While it's not uncommon for volunteer open-source software projects to fade away and vanish, this event does seem to be, as ComputerWorld calls it, a "baffling move":
In a move that appears designed to provoke widespread questions, the anonymous managers of the TrueCrypt open-source encryption project abruptly pulled the plug on the effort without explanation.The shutdown page suggests that the end of the project is related to the end of Windows XP support.

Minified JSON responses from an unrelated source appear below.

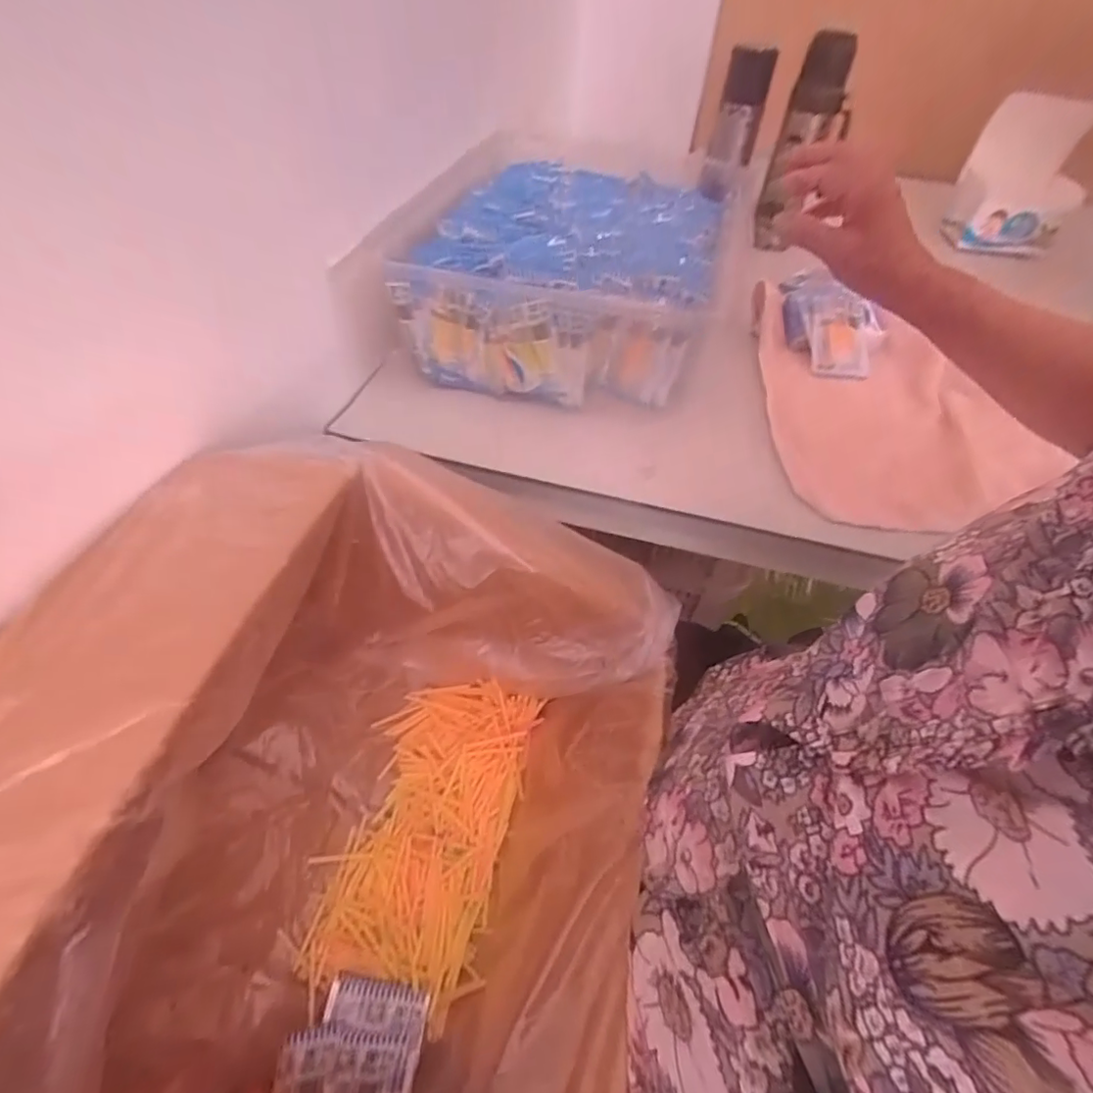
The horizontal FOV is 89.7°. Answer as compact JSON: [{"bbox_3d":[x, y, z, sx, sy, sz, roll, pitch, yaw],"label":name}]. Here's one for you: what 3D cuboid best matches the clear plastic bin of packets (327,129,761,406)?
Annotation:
[{"bbox_3d":[0.023,-0.324,0.646,0.323,0.123,0.407,10,50,5],"label":"clear plastic bin of packets"}]

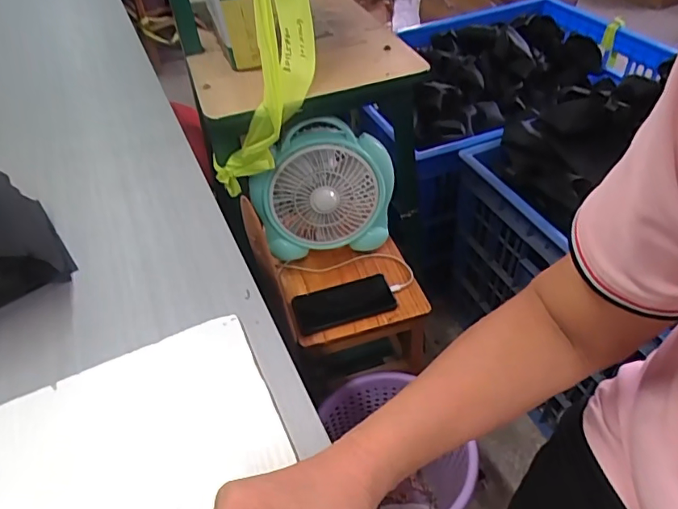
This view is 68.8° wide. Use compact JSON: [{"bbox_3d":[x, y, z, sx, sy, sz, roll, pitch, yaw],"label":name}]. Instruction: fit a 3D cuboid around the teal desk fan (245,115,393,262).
[{"bbox_3d":[-0.025,-0.105,0.871,0.241,0.222,0.105,-18,46,-12],"label":"teal desk fan"}]

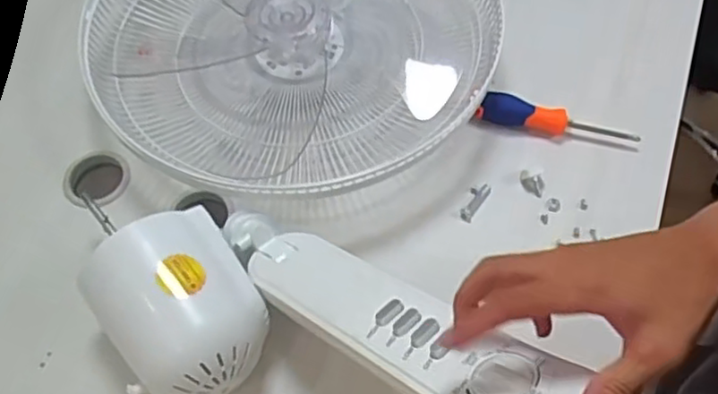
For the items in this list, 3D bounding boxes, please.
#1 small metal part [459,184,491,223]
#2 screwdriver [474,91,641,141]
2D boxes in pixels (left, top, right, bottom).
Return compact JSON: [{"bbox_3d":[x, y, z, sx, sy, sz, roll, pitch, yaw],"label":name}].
[{"bbox_3d":[0.119,0.004,0.710,0.019,0.009,0.045,33,66,17],"label":"small metal part"},{"bbox_3d":[0.216,-0.082,0.737,0.173,0.027,0.025,12,61,7],"label":"screwdriver"}]

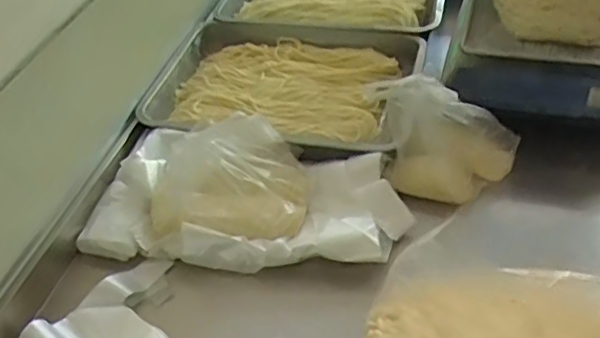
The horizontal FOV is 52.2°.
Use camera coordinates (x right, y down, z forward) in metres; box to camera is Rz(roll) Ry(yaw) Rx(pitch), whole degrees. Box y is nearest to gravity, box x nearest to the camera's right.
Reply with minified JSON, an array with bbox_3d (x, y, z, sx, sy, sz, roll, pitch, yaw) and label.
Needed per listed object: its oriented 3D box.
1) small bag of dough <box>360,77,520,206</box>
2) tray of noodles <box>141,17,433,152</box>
[{"bbox_3d":[0.185,-0.041,0.776,0.185,0.149,0.080,5,44,12],"label":"small bag of dough"},{"bbox_3d":[-0.020,-0.128,0.903,0.400,0.063,0.275,11,46,18],"label":"tray of noodles"}]

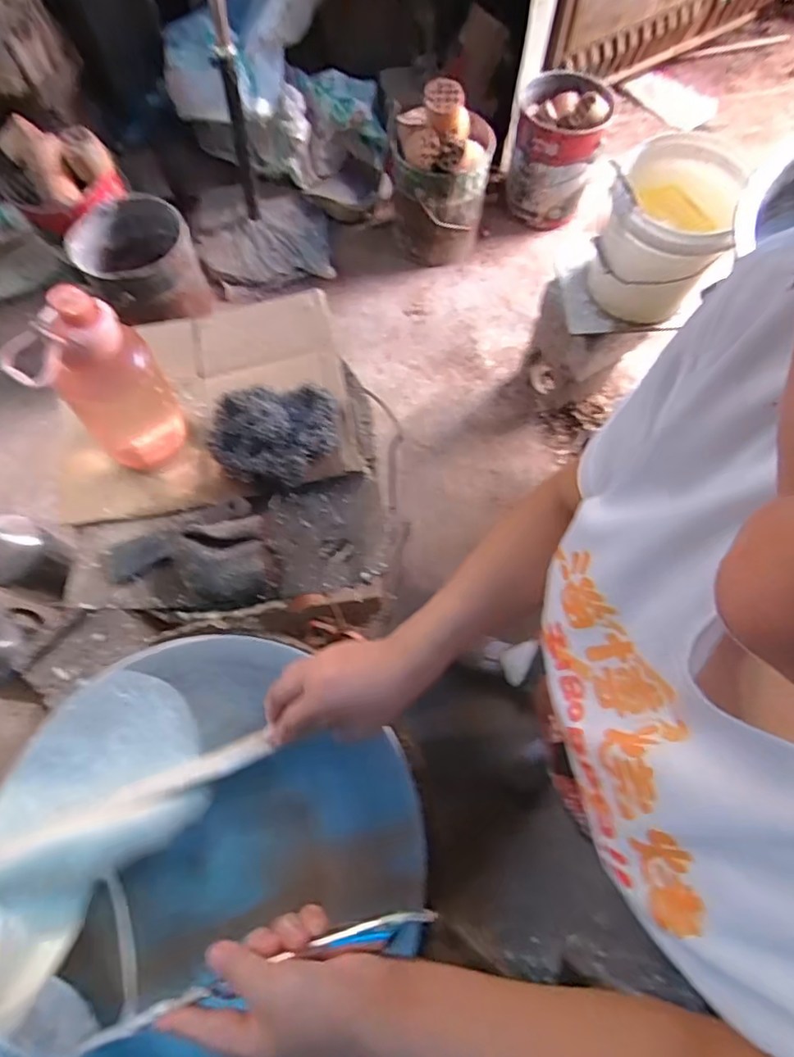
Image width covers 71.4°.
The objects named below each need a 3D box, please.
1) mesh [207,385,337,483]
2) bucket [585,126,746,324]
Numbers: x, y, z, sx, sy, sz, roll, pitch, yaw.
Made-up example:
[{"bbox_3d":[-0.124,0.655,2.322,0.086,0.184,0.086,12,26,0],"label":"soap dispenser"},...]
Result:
[{"bbox_3d":[-0.162,-0.127,0.707,0.160,0.035,0.130,4,69,3],"label":"mesh"},{"bbox_3d":[0.530,-0.598,1.127,0.227,0.236,0.288,15,70,7],"label":"bucket"}]

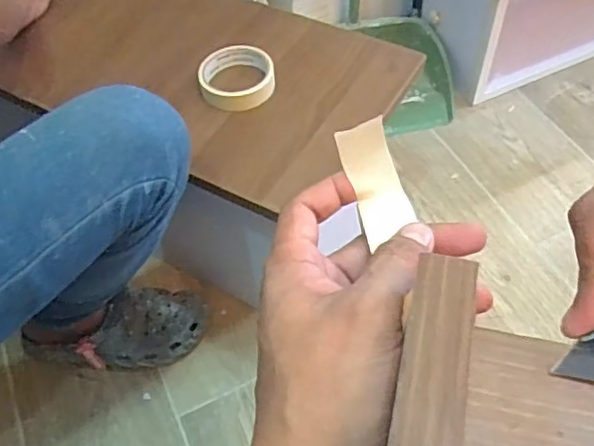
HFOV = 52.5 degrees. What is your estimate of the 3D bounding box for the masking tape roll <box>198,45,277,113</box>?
[{"bbox_3d":[-0.072,-0.175,0.731,0.090,0.023,0.091,-1,54,2],"label":"masking tape roll"}]

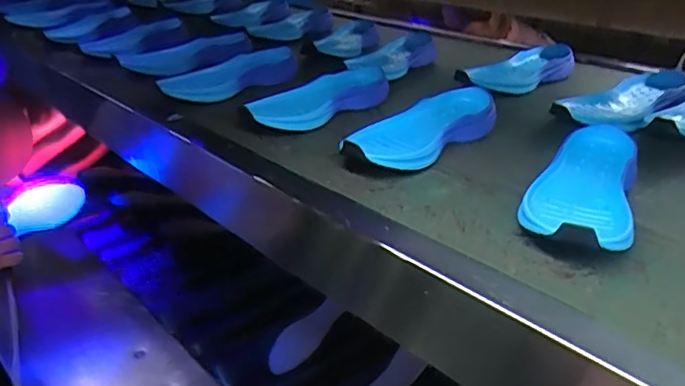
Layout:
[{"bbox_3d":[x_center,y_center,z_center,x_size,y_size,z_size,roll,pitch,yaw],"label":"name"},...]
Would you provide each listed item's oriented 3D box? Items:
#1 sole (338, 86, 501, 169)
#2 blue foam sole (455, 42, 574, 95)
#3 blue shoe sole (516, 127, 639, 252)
[{"bbox_3d":[0.093,-0.078,0.671,0.097,0.053,0.234,25,33,37],"label":"sole"},{"bbox_3d":[0.291,-0.197,0.924,0.240,0.063,0.093,-19,33,-37],"label":"blue foam sole"},{"bbox_3d":[0.228,-0.003,0.531,0.096,0.052,0.228,14,28,21],"label":"blue shoe sole"}]

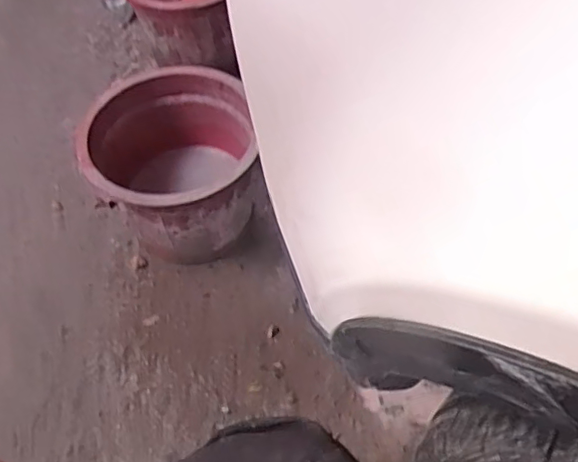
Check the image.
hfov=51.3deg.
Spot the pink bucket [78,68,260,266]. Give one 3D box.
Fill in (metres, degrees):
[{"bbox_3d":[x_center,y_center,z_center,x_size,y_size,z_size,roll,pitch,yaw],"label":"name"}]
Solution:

This seems like a dubious explanation, given that TrueCrypt is multiplatform (Windows, Mac, Linux) and thus should not be so closely tied to Windows-specific developments; also, not all currently supported versions of Windows include full read-write Bitlocker (the suggested replacement).
A mysterious message posted on the project's website on Wednesday warned users of unfixed security errors in TrueCrypt and cautioned them about the software not being secure.
The website provided detailed steps for TrueCrypt users to migrate to BitLocker, a commercial encryption tool. BitLocker is also Microsoft's encryption tool that ships with Windows....
The announcement caused widespread bafflement in the IT security industry....
As the article succinctly puts it:
Almost no one is buying that.Other theories lie at the end of the Orange Twist Road....
Theory 1: The TrueCrypt team rage-quit
As I noted above, open-source projects get discontinued all the time. Usually, they just stop updating; it's highly unusual for the developers to take down all the files (version history, souorce code, bugfix notes, etc), release a crippleware version, and declare the software to be fundamentally unsound. Since the TrueCrypt team is anonymous, there's no way to tell whether any of them had a proclivity to take this sort of step or why they might have done it. Thus, it's possible that they (or just one of them with administrative control of the website) might have pulled an Eric Cartman "screw this, I'm outta here".
Theory 2: The TrueCrypt audit discovered a fundamental flaw
While the source code for TrueCrypt has been published for some time, it has only recently been subjected to a full audit. The first stage of the audit project turned up some bugs, but no critical problems; it's possible that the ongoing second stage discovered something that convinced the development team to write off the project.
Theory 3: The security-state apparatus leaned on them, and they shut down rather than comply
This is similar to the Lavabit scenario, except that Lavabit's announcement was much more straightforward in making the situation clear despite the gag order. Of course, the government may have written a tighter gag order to close off that loophole, leaving only the option of hinting via suddenly shutting down and offering a questionable rationale.
Unfortunately, none of these theories really lend themselves to confirmation or denial, at least in the near future. The completion of the audit (which is still in progress) may shed light on the matter, at least to the extent of confirming or refuting that theory.
One bright note: A team in Switzerland plans to fork (i.e. create an independent version of) the project, if the legal and technical issues can be resolved.